25 Temmuz 2011 Pazartesi

KAYIT ALTI: Müzik sektörüne alternatif bir nefes...

24.07.2011 (Taraf)





Almost Like in the Past
Loxandra
Eterna Prodüksiyon
Yeni kuruldu Eterna Proüksiyon. Yıllardır müziğin dinleyiciye buluşmasının en sıcak adresinde, müzik mağazalarında çalışan, dolayısıyla alıcının nabzını gayet sağlıklı şekilde tutma imkanına erişen iki isim, Ali Doyran ve Sertaç Topuksal’ın girişimi bu. Dolayısıyla çıkış noktaları dinleyici -ya da alıcı diyelim- odaklı. Malûm, ithal albümlerin Türkiye’deki satış fiyatları oldukça yüksek. Üstelik özellikle bağımsız firmalardan çıkan geleneksel müzik albümlerini burada bulmak pek kolay değil. Eterna, işte bu sebeplerle, yurt dışında piyasaya sürülen albümleri lisans edip, Türkiye’de basmak üzere kuruldu. Albümler yerli fiyatından satılıyor.
Firmanın ilk iki kaydı, hafta başında piyasaya sürüldü. Başlangıç noktamız Yunanistan. Zaman içinde coğrafya genişleyecek. Firmanın gelecekteki hedefi, farklı kültürlerden müzisyenleri buluşturan özel projelere imza atmak.

■ **Verilen Malzeme**
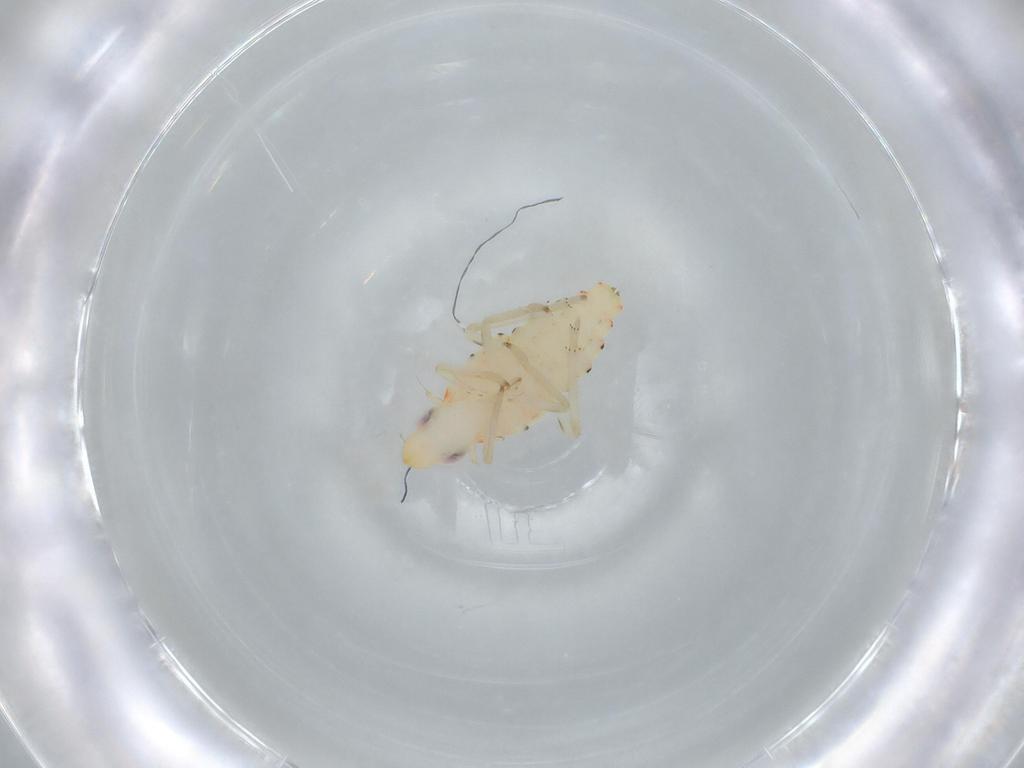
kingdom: Animalia
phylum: Arthropoda
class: Insecta
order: Hemiptera
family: Tropiduchidae
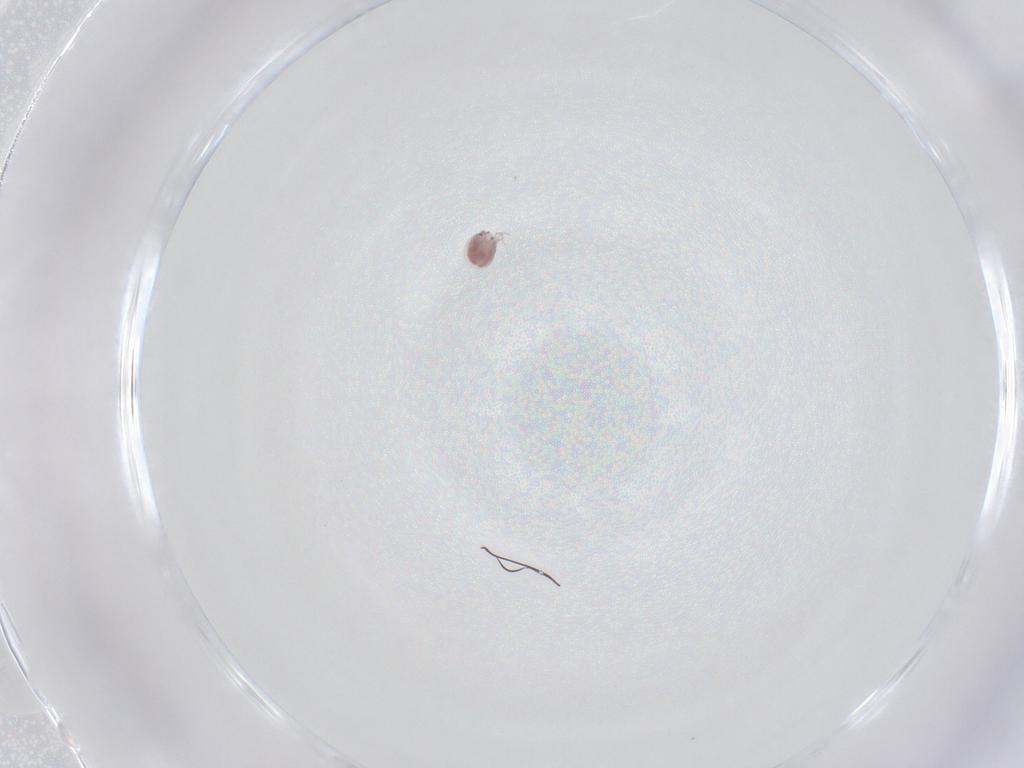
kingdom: Animalia
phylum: Arthropoda
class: Arachnida
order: Trombidiformes
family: Pionidae
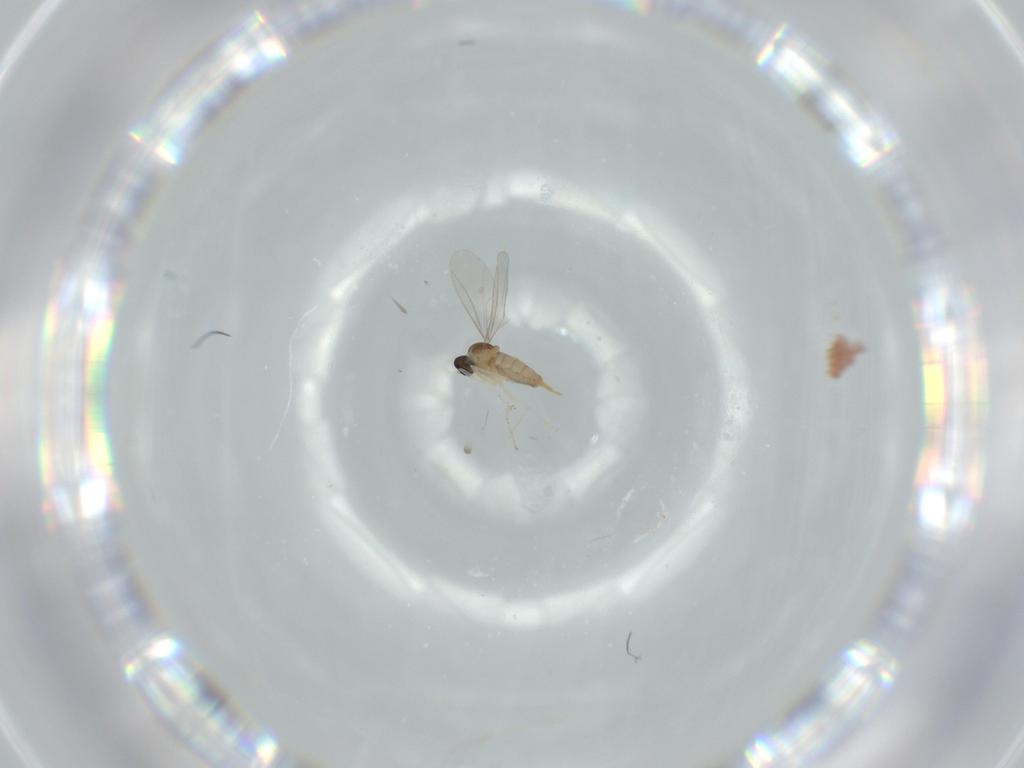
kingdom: Animalia
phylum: Arthropoda
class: Insecta
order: Diptera
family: Cecidomyiidae
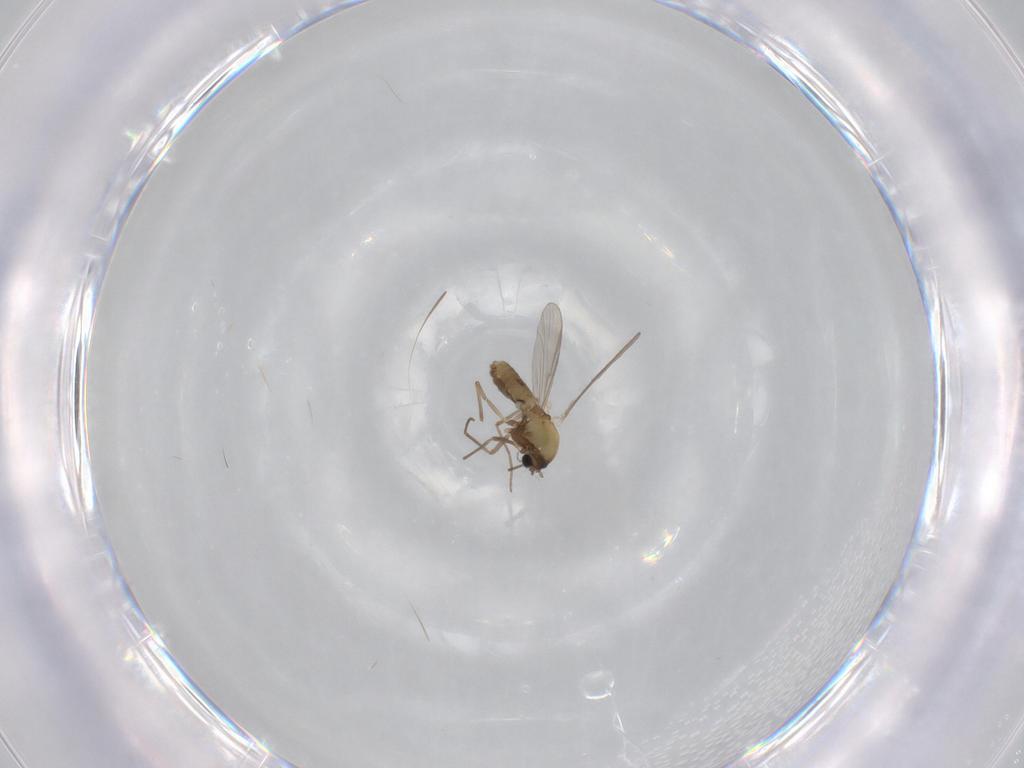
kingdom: Animalia
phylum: Arthropoda
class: Insecta
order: Diptera
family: Chironomidae
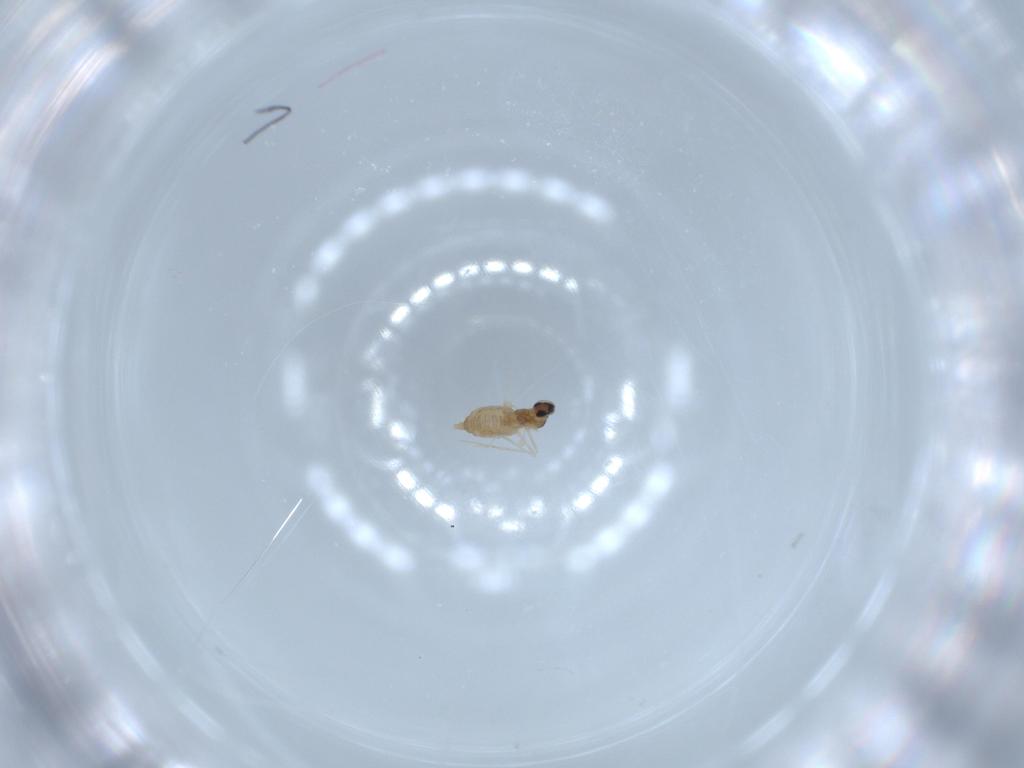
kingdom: Animalia
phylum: Arthropoda
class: Insecta
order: Diptera
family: Cecidomyiidae
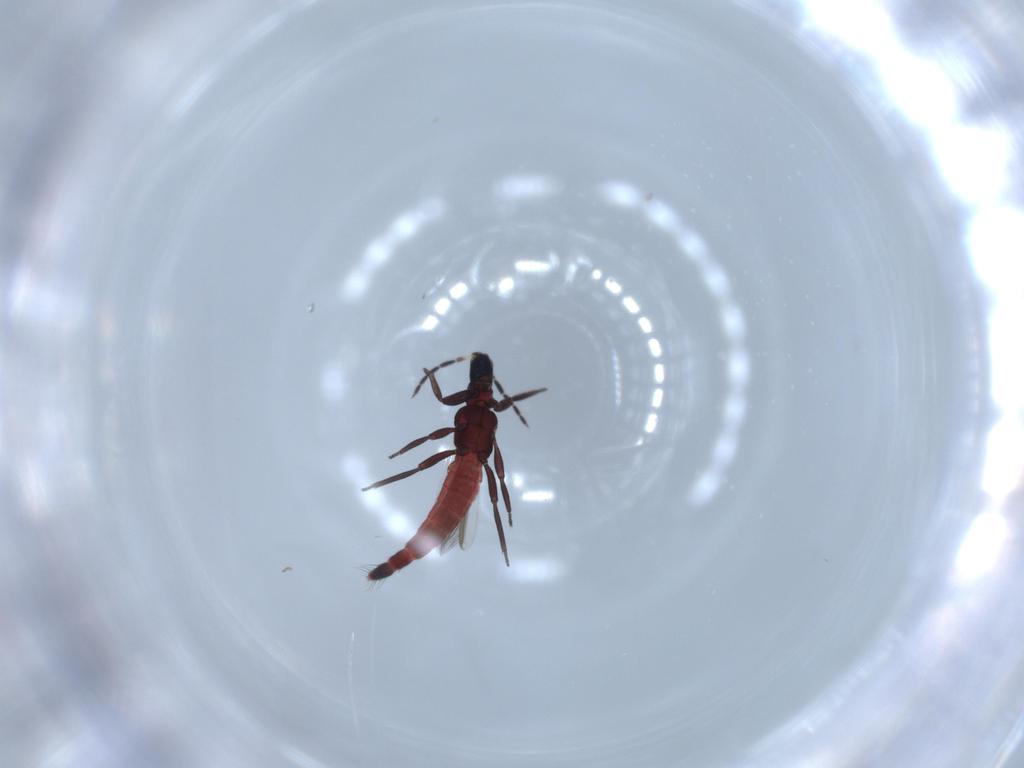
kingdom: Animalia
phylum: Arthropoda
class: Insecta
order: Thysanoptera
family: Aeolothripidae
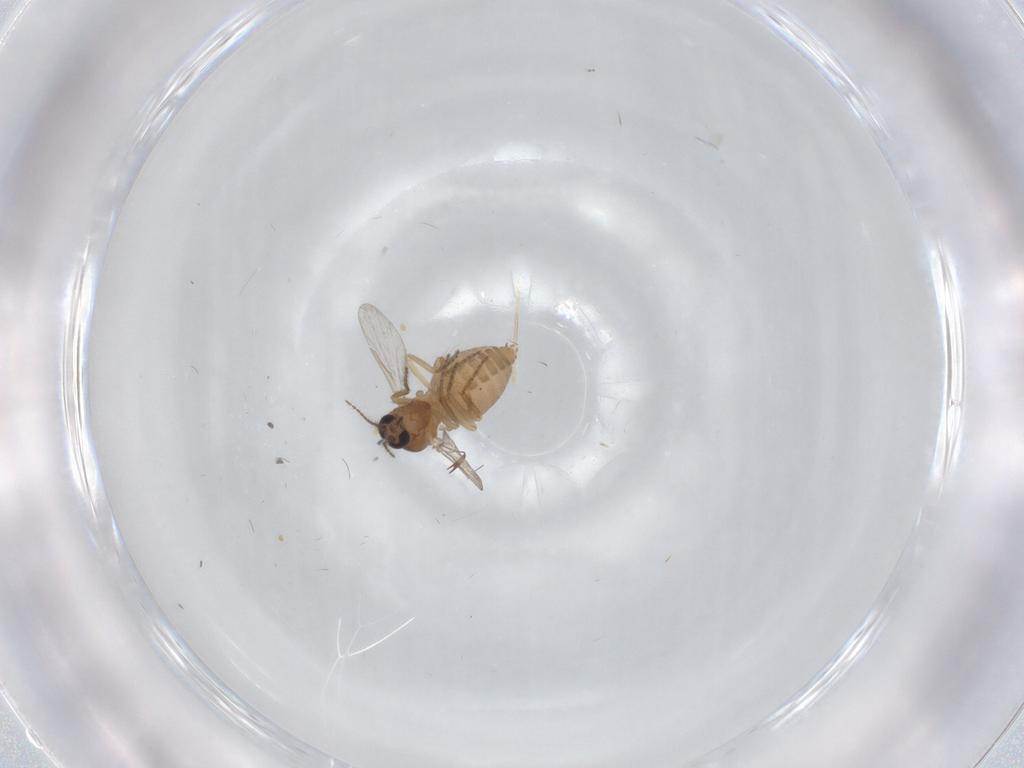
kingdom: Animalia
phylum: Arthropoda
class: Insecta
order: Diptera
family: Ceratopogonidae
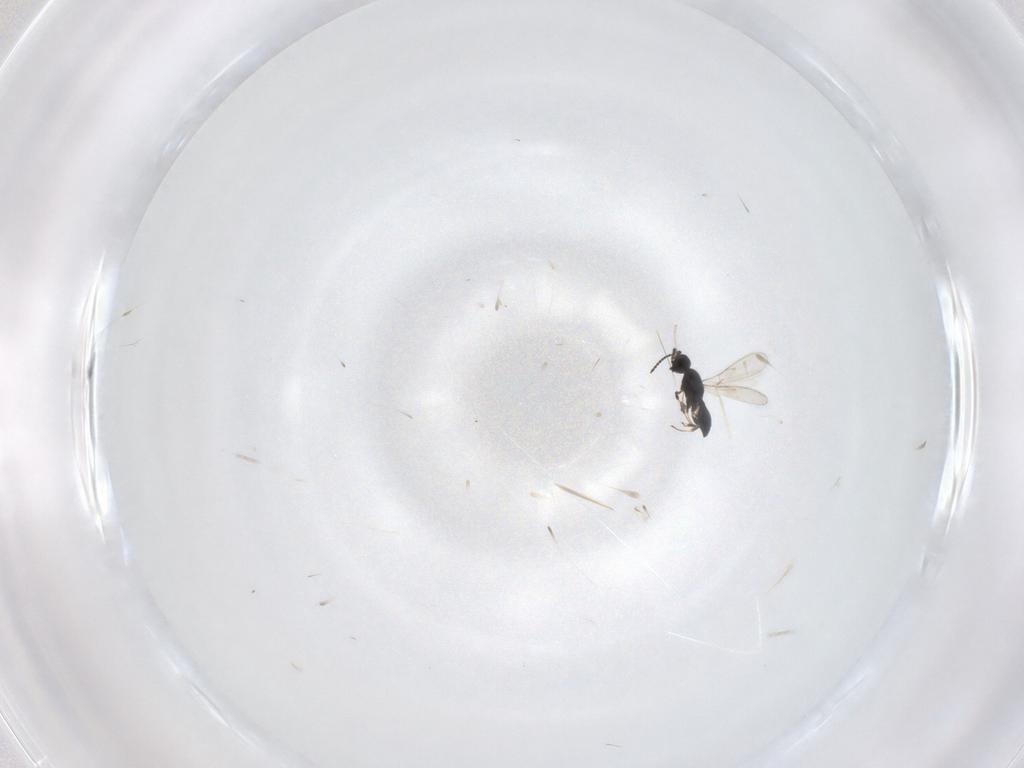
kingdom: Animalia
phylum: Arthropoda
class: Insecta
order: Hymenoptera
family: Scelionidae
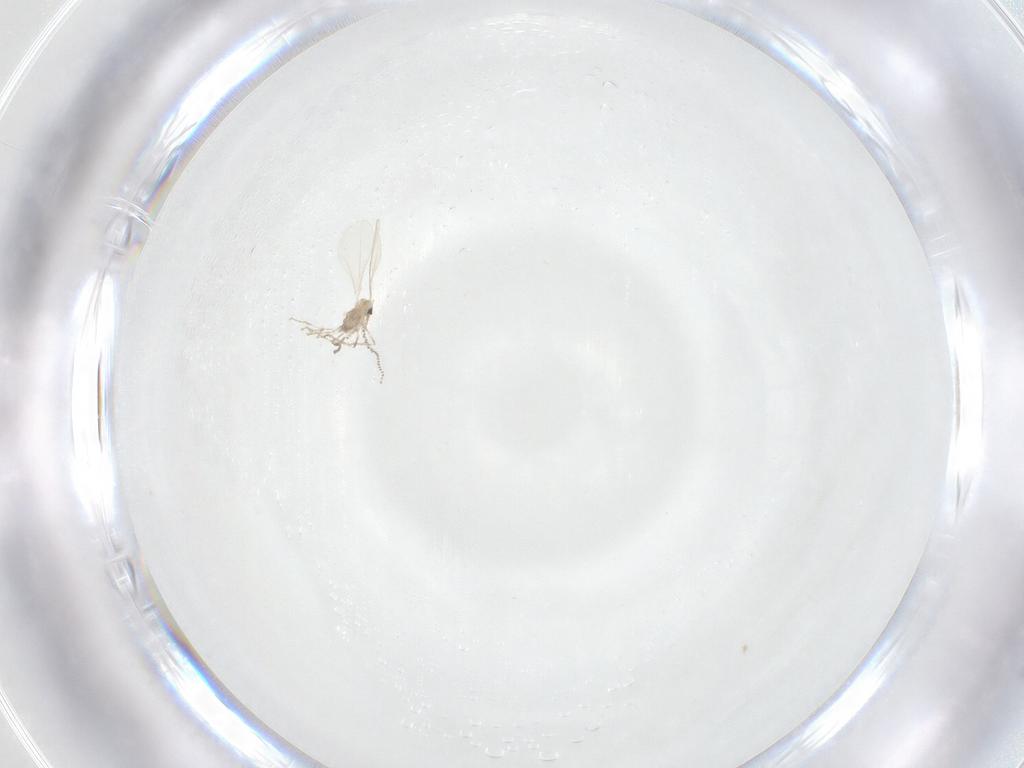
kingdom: Animalia
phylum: Arthropoda
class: Insecta
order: Diptera
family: Cecidomyiidae
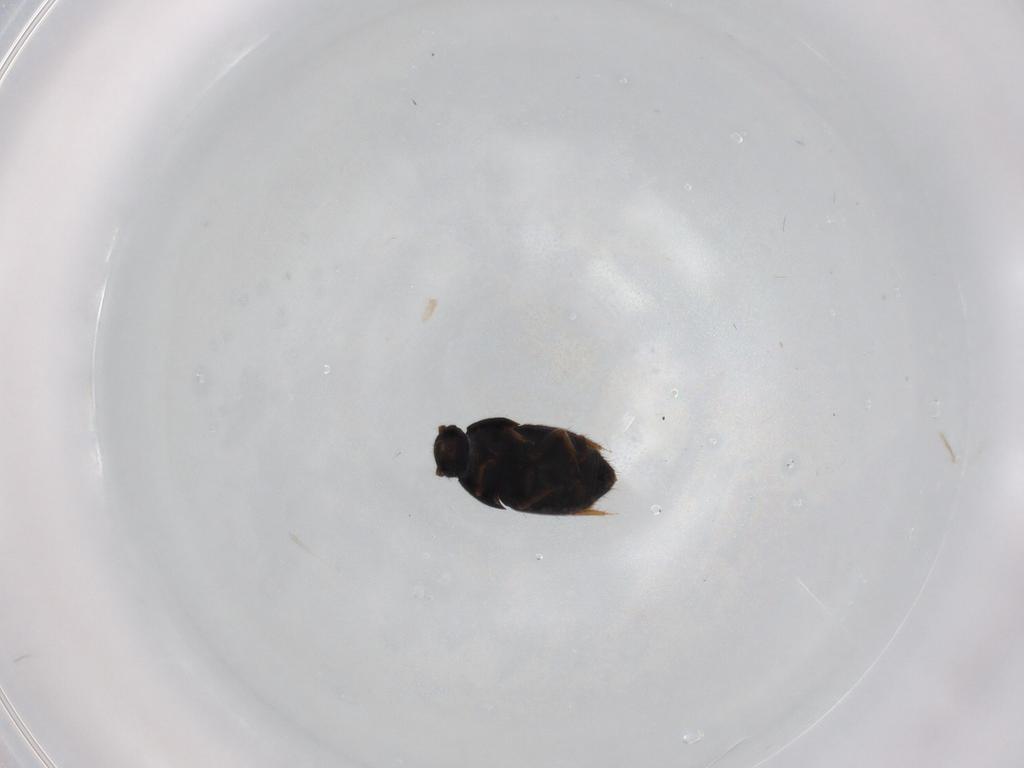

■ **Alıştırma Görevleri**
1. Aşağıdaki ifadelerin Eterna Prodüksiyon yazısıyla uyuşup uyuşmadığını belirtin. Her birine evet ya da hayır diye yanıt verin ve kararı belirleyen sözleri yazıdan aynen aktarın.
(a) Firmayı kuran iki kişi müzik mağazalarında çalışmıştır.
(b) Firmanın bastığı albümler ithal fiyatından satılmaktadır.
(c) Firmanın başlangıç noktası Yunanistan'dır.
2. Yukarıdaki Eterna Prodüksiyon yazısına göre şu soruları yanıtlayın:
(a) Firmanın ilk kaç kaydı piyasaya sürüldü?
(b) Firma hangi iş için kuruldu?
(c) Firmanın gelecekteki hedefi nedir?
3. Eterna Prodüksiyon yazısında geçen kişi ve ülke adlarının hepsini sıralayın. Her adı bir kez yazın.

■ **Görev Yanıtları**
1.
(a) Evet: "müzik mağazalarında çalışan, dolayısıyla alıcının nabzını gayet sağlıklı şekilde tutma imkanına erişen iki isim, Ali Doyran ve Sertaç Topuksal’ın girişimi bu."
(b) Hayır: "Albümler yerli fiyatından satılıyor."
(c) Evet: "Başlangıç noktamız Yunanistan."

2.
(a) İki kayıt.
(b) Yurt dışında piyasaya sürülen albümleri lisans edip Türkiye’de basmak için.
(c) Farklı kültürlerden müzisyenleri buluşturan özel projelere imza atmak.

3. Ali Doyran, Sertaç Topuksal, Türkiye, Yunanistan